In our last letter, we expressed concerns related to the disruption to the energy sector, particularly oil and natural gas. The invasion of Ukraine, in simple terms, has wreaked havoc on the global energy market. This isn’t the first time that world leaders have had to fret about their reliance on Russian energy as Russian military aggression in the past has led nations to rethink their own energy sources and security. It appears, however, that the lure of cheap Russian energy has proven difficult to resist as Germany, Italy, Belarus, Turkey, and the Netherlands remain at the top of the list of countries heavily dependent on gas imports. Despite promises in the past of cutting ties with Russia, Europe remains heavily dependent on that country for its energy. Turning off that dependency is no small feat, especially given the investment in pipeline infrastructure. This makes substituting gas for another energy source very difficult. Strict sanctions have been placed, with countries banning or announcing plans to phase out Russian oil, gas, and coal by year-end. World leaders are now faced with the question on how to sever, or at least diminish, their energy dependence on Russia in order to reduce their dependence and create energy security for their own nations. 

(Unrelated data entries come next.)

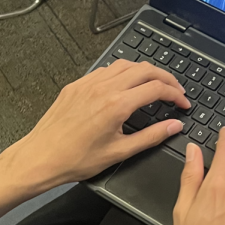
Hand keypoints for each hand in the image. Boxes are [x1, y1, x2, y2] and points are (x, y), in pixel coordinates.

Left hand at [12, 60, 189, 186]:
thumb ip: (151, 136)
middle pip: (144, 69)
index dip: (175, 94)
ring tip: (154, 84)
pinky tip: (126, 85)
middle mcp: (103, 88)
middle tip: (175, 90)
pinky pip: (105, 70)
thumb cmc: (76, 159)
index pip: (156, 89)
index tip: (183, 103)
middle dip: (165, 78)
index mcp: (117, 105)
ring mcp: (88, 83)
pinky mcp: (76, 85)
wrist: (41, 157)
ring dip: (144, 71)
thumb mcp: (120, 152)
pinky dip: (122, 73)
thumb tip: (174, 126)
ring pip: (125, 64)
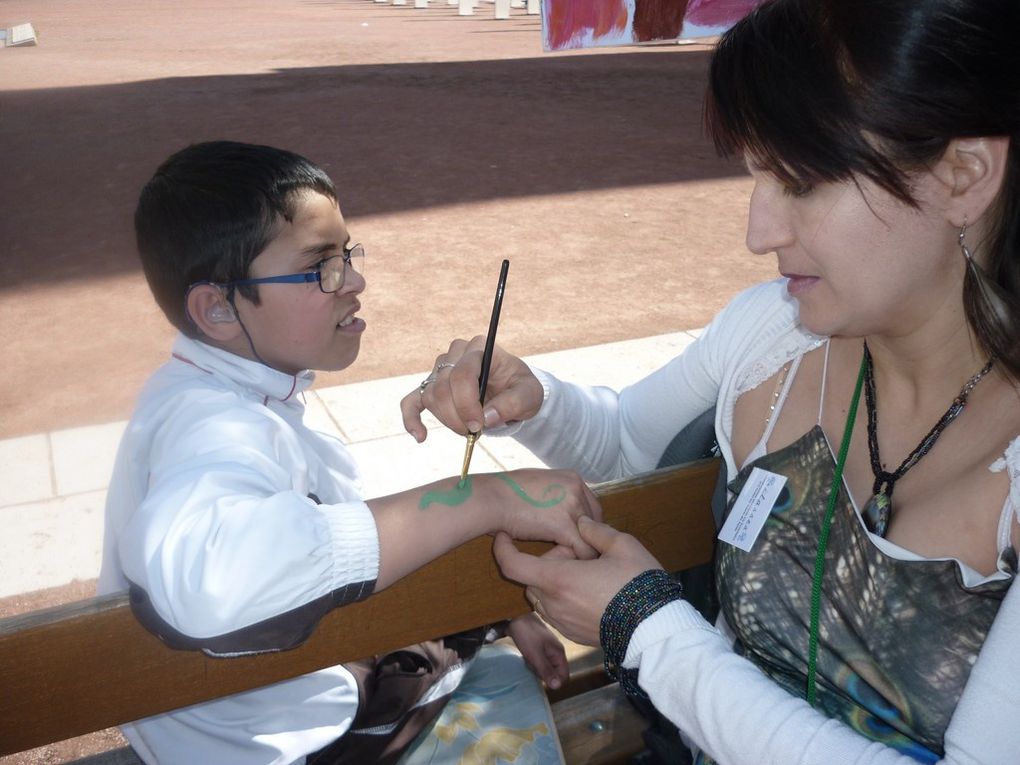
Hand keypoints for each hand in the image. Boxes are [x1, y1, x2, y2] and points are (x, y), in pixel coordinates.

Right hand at [400, 337, 543, 442]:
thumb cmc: (521, 389)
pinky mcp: (431, 385)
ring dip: (446, 420)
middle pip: (443, 388)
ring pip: (430, 397)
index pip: (462, 375)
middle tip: (476, 432)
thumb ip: (512, 404)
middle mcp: (457, 353)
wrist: (512, 392)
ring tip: (467, 431)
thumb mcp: (529, 395)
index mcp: (481, 347)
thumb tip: (488, 417)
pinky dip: (411, 418)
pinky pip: (411, 400)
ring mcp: (441, 368)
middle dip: (457, 417)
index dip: (467, 404)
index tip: (480, 426)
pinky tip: (420, 436)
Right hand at [475, 469, 602, 559]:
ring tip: (569, 560)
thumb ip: (555, 497)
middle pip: (596, 521)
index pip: (592, 506)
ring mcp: (573, 506)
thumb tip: (559, 513)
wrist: (490, 498)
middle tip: (573, 552)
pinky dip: (575, 560)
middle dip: (586, 538)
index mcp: (572, 478)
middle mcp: (577, 489)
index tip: (574, 537)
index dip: (585, 525)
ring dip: (581, 550)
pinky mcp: (565, 525)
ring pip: (593, 538)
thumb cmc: (504, 493)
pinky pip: (583, 551)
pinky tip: (561, 565)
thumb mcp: (538, 486)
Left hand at [494, 516, 663, 645]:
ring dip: (555, 581)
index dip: (503, 549)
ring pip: (543, 595)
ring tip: (588, 575)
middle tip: (580, 556)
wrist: (655, 630)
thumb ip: (596, 531)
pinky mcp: (572, 635)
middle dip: (549, 562)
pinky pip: (556, 611)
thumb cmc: (637, 584)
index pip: (513, 565)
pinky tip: (592, 593)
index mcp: (558, 579)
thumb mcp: (622, 545)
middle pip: (532, 577)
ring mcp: (561, 622)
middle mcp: (553, 603)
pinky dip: (564, 599)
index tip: (505, 536)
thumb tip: (581, 522)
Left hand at [506, 613, 568, 689]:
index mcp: (559, 653)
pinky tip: (525, 655)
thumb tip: (557, 687)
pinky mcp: (538, 648)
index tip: (541, 677)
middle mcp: (555, 652)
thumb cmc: (526, 633)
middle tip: (532, 663)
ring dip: (535, 666)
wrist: (515, 616)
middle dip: (542, 673)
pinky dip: (531, 661)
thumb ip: (546, 671)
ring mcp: (547, 649)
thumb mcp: (535, 654)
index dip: (554, 681)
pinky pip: (537, 661)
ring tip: (527, 657)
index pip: (564, 676)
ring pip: (544, 667)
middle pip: (553, 673)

 Sadly, the devastating updates and images continue to come out of the Ukraine as it has been approximately two months since Russian President Vladimir Putin launched a full-scale invasion on that country on February 24, 2022. The Ukrainian people have demonstrated exceptional strength, courage, and resilience in the face of this tragic attack. Our thoughts and continued support to all those impacted will most certainly continue. It is our sincere hope that our next letter will provide promising news related to the status of this war, something the stock market would welcome as well.

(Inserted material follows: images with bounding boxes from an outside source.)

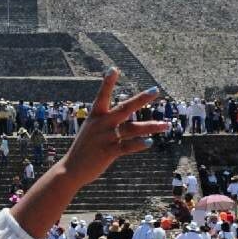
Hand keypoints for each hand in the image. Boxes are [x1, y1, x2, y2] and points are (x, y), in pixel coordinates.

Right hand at [56, 68, 167, 186]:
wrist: (71, 169)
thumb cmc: (83, 149)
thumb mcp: (91, 130)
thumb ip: (109, 123)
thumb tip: (128, 117)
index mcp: (95, 116)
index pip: (102, 95)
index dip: (107, 82)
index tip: (114, 69)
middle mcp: (101, 124)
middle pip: (124, 108)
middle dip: (141, 98)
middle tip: (155, 89)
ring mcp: (105, 138)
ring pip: (132, 129)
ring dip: (151, 126)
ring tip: (166, 125)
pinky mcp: (108, 152)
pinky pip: (127, 146)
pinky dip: (139, 144)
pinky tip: (150, 142)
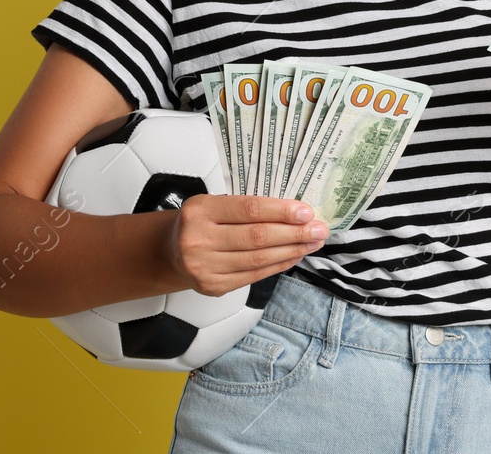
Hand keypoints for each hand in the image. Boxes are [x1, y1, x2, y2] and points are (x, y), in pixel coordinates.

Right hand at [166, 195, 328, 296]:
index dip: (281, 211)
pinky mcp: (212, 286)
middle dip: (294, 233)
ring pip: (258, 259)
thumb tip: (296, 213)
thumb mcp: (215, 204)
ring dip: (291, 251)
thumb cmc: (201, 222)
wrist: (171, 251)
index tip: (306, 212)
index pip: (249, 209)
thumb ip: (248, 208)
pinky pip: (253, 276)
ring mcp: (204, 266)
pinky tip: (293, 256)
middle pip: (257, 237)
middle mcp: (199, 239)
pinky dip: (277, 265)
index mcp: (201, 210)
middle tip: (319, 229)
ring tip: (312, 243)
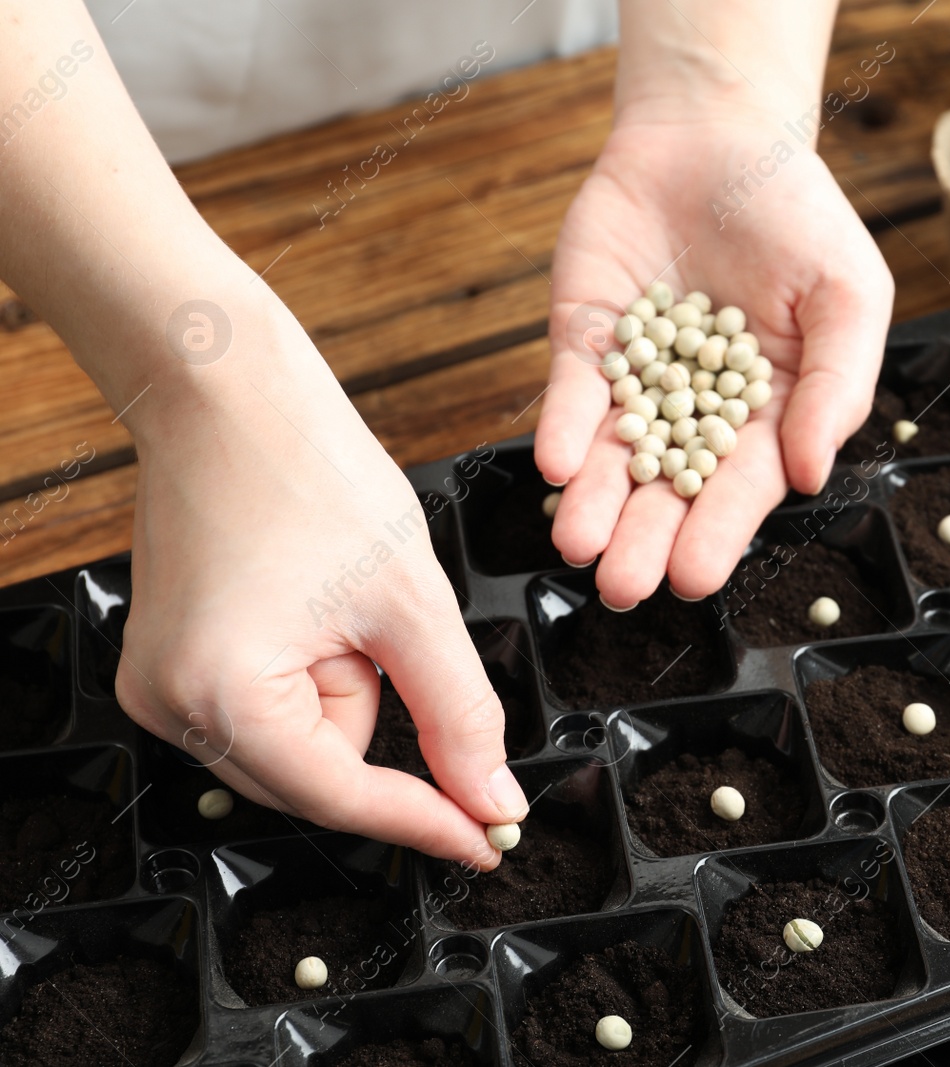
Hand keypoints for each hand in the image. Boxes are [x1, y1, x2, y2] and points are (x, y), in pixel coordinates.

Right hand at [113, 288, 526, 868]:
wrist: (226, 389)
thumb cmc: (311, 471)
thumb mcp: (412, 603)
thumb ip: (460, 713)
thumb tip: (490, 799)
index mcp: (221, 696)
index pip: (344, 798)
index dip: (428, 820)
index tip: (491, 840)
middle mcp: (169, 707)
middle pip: (318, 773)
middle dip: (379, 709)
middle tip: (390, 626)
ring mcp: (161, 685)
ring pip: (301, 738)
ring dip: (349, 683)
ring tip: (342, 594)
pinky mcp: (173, 660)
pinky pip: (271, 703)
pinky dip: (318, 669)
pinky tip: (319, 601)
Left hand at [535, 104, 893, 606]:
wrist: (719, 137)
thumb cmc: (798, 217)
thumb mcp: (848, 294)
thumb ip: (838, 383)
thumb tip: (809, 474)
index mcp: (767, 415)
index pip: (740, 486)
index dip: (717, 532)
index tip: (695, 578)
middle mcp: (696, 412)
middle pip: (666, 488)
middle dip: (642, 538)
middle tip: (621, 587)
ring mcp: (637, 380)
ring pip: (610, 455)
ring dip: (591, 502)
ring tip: (576, 545)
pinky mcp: (585, 343)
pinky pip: (572, 394)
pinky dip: (562, 426)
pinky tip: (556, 463)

Staying The Course and Staying Informed

It may feel, especially coming out of the pandemic, that there is much out of your control. We, as investors and consumers ourselves, fully recognize the angst this can cause. It is true that we cannot control what Russian President Putin does or if the Federal Reserve can effectively bring down inflation within a reasonable amount of time. We cannot control the price of gas or which way the stock market swings. However, there is much we can control, and we strongly recommend we all remain focused on that. Regarding our financial wellbeing, there are things we can actively do. We can limit the amount of news we consume and the source of that news, make even small changes as needed in our spending habits while inflation persists, and we can remind ourselves that we are invested intelligently in accordance with our personal timeline and risk tolerance. The outlook for markets and the economy is uncertain given what we have discussed, and we do anticipate continued market volatility and a slowdown of economic growth ahead. But while risks remain, as they always do, there are numerous positive factors supporting the economy and markets, and it is important to remember that remaining invested in a well-executed and diversified financial plan, developed to meet both short and long-term needs, can overcome bouts of intense volatility such as we experienced these past few months.

We are committed to helping you effectively navigate this challenging economic environment, just as we have done in the past, and welcome the opportunity to address any questions or concerns you may have or to simply chat about your financial situation. Wishing you and your family good health and an enjoyable start to the long-awaited Spring.